++++ Excerpted data
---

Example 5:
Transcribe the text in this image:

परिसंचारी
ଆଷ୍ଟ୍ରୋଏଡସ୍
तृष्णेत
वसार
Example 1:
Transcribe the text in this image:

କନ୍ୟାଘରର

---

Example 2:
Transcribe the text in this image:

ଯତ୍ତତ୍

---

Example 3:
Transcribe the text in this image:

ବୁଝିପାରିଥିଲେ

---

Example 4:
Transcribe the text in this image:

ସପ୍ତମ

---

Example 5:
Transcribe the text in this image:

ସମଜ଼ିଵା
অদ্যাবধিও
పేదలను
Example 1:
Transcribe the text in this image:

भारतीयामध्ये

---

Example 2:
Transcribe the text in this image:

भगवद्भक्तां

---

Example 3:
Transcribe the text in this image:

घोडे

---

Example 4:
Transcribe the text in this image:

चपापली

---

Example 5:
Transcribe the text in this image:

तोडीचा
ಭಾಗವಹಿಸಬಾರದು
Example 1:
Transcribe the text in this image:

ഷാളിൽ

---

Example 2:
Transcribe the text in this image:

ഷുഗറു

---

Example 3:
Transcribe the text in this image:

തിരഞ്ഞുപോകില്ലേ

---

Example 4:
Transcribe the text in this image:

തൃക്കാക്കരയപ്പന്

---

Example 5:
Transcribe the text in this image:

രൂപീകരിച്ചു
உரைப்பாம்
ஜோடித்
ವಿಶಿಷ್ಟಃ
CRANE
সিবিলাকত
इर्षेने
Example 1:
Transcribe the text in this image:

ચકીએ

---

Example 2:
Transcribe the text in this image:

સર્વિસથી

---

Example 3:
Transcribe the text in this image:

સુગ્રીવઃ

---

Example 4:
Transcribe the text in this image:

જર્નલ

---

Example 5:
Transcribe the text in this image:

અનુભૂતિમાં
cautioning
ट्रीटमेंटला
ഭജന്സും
++++++++
All the data above must be copied again. Leave nothing out.

---

Example 5:
Transcribe the text in this image:

परिसंचारी
ଆଷ୍ଟ୍ରୋଏଡସ୍
तृष्णेत
वसार
Example 1:
Transcribe the text in this image:

କନ୍ୟାଘରର

---

Example 2:
Transcribe the text in this image:

ଯତ୍ତତ୍

---

Example 3:
Transcribe the text in this image:

ବୁଝିପାରିଥିଲେ

---

Example 4:
Transcribe the text in this image:

ସପ୍ତମ

---

Example 5:
Transcribe the text in this image:

ସମଜ଼ିଵା
অদ্যাবধিও
పేదలను
Example 1:
Transcribe the text in this image:

भारतीयामध्ये

---

Example 2:
Transcribe the text in this image:

भगवद्भक्तां

---

Example 3:
Transcribe the text in this image:

घोडे

---

Example 4:
Transcribe the text in this image:

चपापली

---

Example 5:
Transcribe the text in this image:

तोडीचा
ಭಾಗವಹಿಸಬಾರದು
Example 1:
Transcribe the text in this image:

ഷാളിൽ

---

Example 2:
Transcribe the text in this image:

ഷുഗറു

---

Example 3:
Transcribe the text in this image:

തിരഞ്ഞുപോകില്ലേ

---

Example 4:
Transcribe the text in this image:

തൃക്കാക്കരയപ്പന്

---

Example 5:
Transcribe the text in this image:

രൂപീകരിച്ചു
உரைப்பாம்
ஜோடித்
ವಿಶಿಷ್ಟಃ
CRANE
সিবিলাকত
इर्षेने
Example 1:
Transcribe the text in this image:

ચકીએ

---

Example 2:
Transcribe the text in this image:

સર્વિસથી

---

Example 3:
Transcribe the text in this image:

સુગ્રીવઃ

---

Example 4:
Transcribe the text in this image:

જર્નલ

---

Example 5:
Transcribe the text in this image:

અનુભૂતિમાં
cautioning
ट्रीटमेंटला
ഭജന്സും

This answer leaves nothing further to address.